Интересный опыт комментирования представляет собой работа С. Бонди над «Евгением Онегиным» Пушкина[545].
В свое время Белинский называл «Евгения Онегина» «энциклопедией русской жизни». Ввести читателя в круг всех тем, затронутых в этой грандиозной энциклопедии, – вот задача, которую поставил себе Бонди. Читатель получает не мелкие обрывочные справки, а связный, насыщенный фактами рассказ и о театре пушкинского времени, и о друзьях Пушкина, и о том, как создавалась поэма, и о том, как реставрировались отдельные ее куски, и о литературной полемике, которую вел Пушкин, и о его литературных симпатиях и антипатиях – словом, обо всем, что необходимо знать современному читателю для полного понимания поэмы. Читателю-подростку, неискушенному в истории литературы, многие намеки Пушкина непонятны. Возьмем, например, две строфы из «Евгения Онегина» – 32-ю и 33-ю строфы IV главы:
Как их писали в мощны годы, Как было встарь заведено…» – Одни торжественные оды! И, полно, друг; не все ль равно? Припомни, что сказал сатирик! Чужого толка хитрый лирик Ужели для тебя сносней Унылых наших рифмачей? – «Но всё в элегии ничтожно; Пустая цель ее жалка; Меж тем цель оды высока И благородна…» Тут бы можно Поспорить нам, но я молчу: Два века ссорить не хочу.

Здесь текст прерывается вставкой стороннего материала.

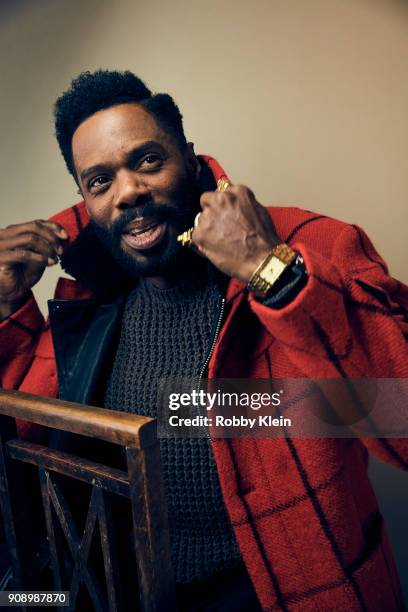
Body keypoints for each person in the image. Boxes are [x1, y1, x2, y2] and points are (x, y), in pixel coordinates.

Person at [0, 70, 407, 611]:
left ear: (190, 161)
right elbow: (22, 451)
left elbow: (399, 420)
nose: (128, 192)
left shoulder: (312, 245)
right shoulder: (88, 305)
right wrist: (3, 307)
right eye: (99, 181)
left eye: (147, 160)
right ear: (84, 198)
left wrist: (270, 270)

Непонятных слов в этих строфах, собственно, нет, однако все тут подлежит объяснению. И обратившись к комментарию Бонди, читатель действительно оказывается введенным в курс тогдашней литературной борьбы, которой посвящены эти строфы. Читая шутливое заключение 33-й строфы, он улыбается уже не из вежливости, не из чувства пиетета, а потому, что ирония Пушкина стала ему понятной.
Разница между комментарием-справкой и комментарием-историей будет особенно ясна, если заглянуть в другое издание Пушкина, вышедшее под редакцией и с комментариями Вересаева[546] и тоже рассчитанное на подростка. Какой материал найдет здесь читатель, ищущий объяснения этих строф? Почти никакого. Комментатор удовольствовался беглой справкой, разъясняющей строчку «Чужого толка хитрый лирик»[547]. Весь задор этих строф, вся их насмешливость, весь их историко-литературный и общественный смысл остались под спудом. И немудрено. Комментируя «Евгения Онегина», В. Вересаев ограничил свою задачу объяснением непонятных слов, имен и названий. Соответственно этой небольшой задаче он выбрал и жанр комментирования: подстрочные примечания – жанр, совершенно лишенный емкости. В трех строках петита, в десятке микроскопических сносок возможно сообщить о том, что Шаховской писал комедии, а Княжнин переводил, что «чужого толка хитрый лирик» – это Дмитриев, но невозможно дать представление о театральной и литературной жизни пушкинской поры. А между тем не потому же Белинский называл «Евгения Онегина» энциклопедией, что в поэме встречается много имен.